WHAT TO WORK ON
Please return all lines of the data below containing the string "Mobiele".

============

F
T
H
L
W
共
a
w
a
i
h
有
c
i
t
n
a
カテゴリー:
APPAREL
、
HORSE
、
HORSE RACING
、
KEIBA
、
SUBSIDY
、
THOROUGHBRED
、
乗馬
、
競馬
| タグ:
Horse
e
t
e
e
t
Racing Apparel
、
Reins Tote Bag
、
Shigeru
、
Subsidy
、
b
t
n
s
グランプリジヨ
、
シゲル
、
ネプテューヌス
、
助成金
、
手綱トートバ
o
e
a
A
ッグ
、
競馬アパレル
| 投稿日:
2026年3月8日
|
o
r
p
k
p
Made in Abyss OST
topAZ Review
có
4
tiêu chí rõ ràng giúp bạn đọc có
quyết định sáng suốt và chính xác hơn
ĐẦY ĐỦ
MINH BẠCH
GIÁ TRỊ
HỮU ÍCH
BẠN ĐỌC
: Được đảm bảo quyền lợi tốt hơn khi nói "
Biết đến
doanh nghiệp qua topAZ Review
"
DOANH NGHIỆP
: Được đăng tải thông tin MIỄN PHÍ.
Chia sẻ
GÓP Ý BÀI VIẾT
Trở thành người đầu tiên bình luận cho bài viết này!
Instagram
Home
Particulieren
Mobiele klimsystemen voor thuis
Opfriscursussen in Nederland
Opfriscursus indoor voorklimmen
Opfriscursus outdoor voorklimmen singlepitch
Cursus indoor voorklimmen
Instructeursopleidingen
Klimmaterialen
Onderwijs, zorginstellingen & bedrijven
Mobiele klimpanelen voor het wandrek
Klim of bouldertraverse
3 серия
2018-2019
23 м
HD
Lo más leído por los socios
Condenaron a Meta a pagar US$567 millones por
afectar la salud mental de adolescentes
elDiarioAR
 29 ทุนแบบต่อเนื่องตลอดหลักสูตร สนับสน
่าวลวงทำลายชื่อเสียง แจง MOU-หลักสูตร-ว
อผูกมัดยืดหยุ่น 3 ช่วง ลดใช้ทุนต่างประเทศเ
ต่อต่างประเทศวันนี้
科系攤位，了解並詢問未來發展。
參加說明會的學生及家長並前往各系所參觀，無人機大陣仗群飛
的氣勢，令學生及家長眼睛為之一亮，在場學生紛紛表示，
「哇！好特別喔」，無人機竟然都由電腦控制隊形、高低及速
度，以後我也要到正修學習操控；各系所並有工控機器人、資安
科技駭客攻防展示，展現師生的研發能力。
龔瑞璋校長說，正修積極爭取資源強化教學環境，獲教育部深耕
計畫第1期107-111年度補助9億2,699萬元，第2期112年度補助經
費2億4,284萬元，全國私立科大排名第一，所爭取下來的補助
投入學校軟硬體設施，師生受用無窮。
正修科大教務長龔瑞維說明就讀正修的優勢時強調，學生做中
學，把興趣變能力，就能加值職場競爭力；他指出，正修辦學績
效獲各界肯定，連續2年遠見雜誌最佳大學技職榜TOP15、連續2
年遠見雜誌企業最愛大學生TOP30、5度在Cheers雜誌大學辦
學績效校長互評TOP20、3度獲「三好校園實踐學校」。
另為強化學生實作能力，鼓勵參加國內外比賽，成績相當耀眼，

============

EXPECTED ANSWER
Mobiele klimsystemen voor thuis
Mobiele klimpanelen voor het wandrek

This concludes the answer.